WHAT IS BEING ASKED =
The answer is to be an exact copy of the lines below running from the line with "left shoulder: (413, 572)" down to the line with "left elbow: (691, 1393)", both ends included, and nothing more.

EXTRACTED INFORMATION =
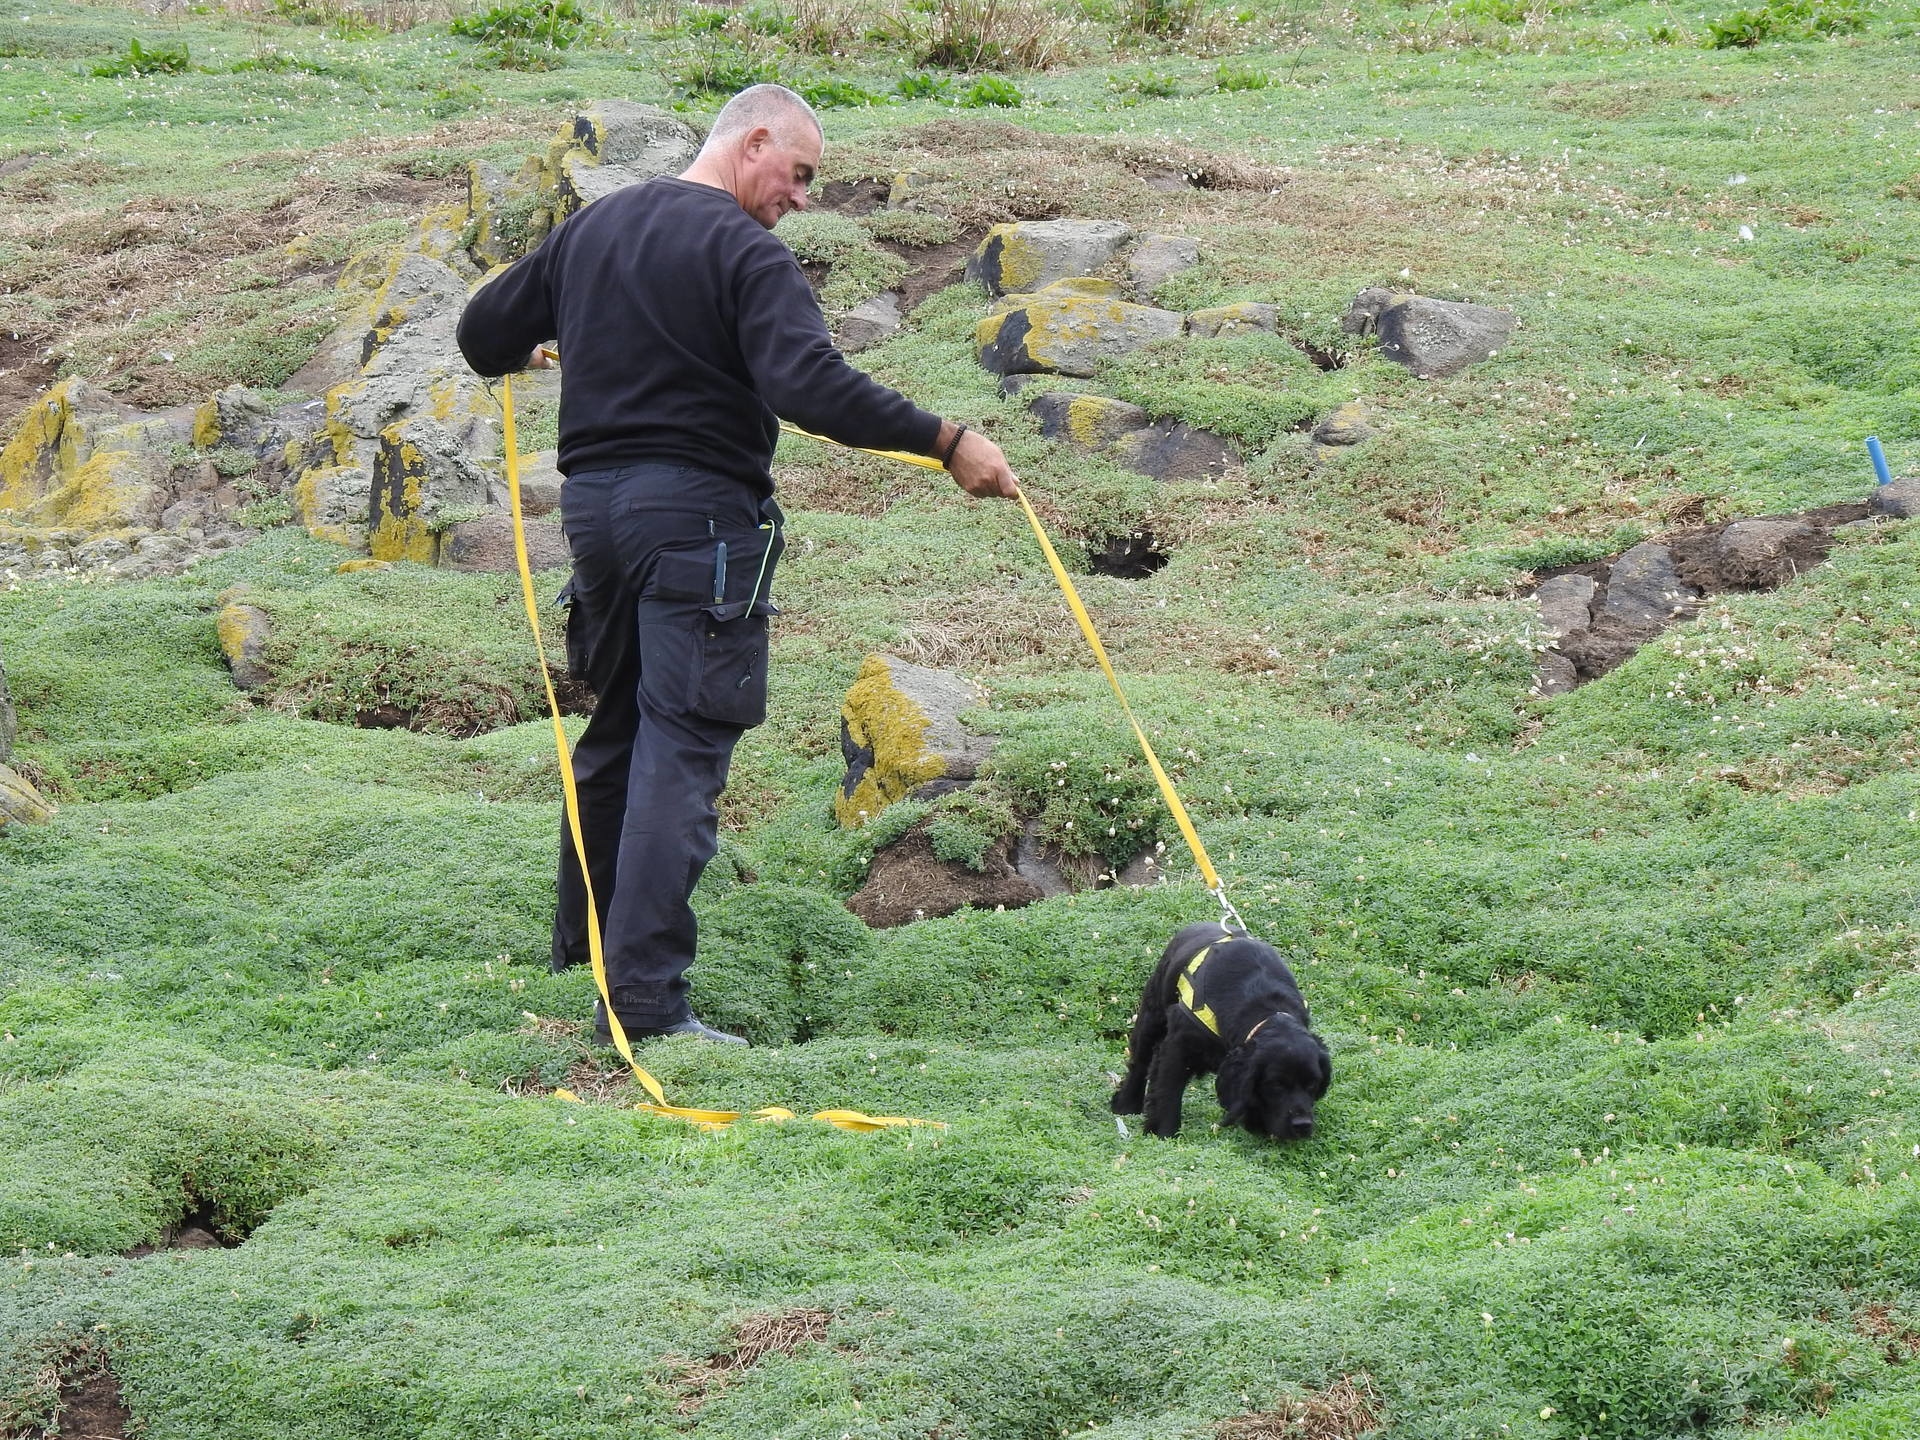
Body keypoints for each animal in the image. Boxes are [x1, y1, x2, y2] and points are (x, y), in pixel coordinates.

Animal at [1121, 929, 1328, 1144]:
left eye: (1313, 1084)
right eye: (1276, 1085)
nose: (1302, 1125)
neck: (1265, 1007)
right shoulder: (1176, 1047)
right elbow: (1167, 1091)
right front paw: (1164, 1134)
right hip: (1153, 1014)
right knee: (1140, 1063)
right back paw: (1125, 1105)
--
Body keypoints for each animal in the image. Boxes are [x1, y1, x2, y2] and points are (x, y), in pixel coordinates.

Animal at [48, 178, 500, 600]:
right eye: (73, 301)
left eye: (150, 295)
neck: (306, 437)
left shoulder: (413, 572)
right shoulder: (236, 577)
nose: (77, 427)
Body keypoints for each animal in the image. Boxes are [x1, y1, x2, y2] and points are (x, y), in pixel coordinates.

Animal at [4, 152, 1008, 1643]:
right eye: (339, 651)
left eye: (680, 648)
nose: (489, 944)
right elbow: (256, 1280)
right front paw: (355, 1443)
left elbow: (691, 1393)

SOLUTION TO THIS PROBLEM =
left shoulder: (413, 572)
right shoulder: (236, 577)
nose: (77, 427)
Body keypoints for each animal in the image. Boxes are [x1, y1, x2, y2] and points are (x, y), in pixel coordinates.

Animal at [4, 152, 1008, 1643]:
right eye: (339, 651)
left eye: (680, 648)
nose: (489, 944)
right elbow: (256, 1280)
right front paw: (355, 1443)
left elbow: (691, 1393)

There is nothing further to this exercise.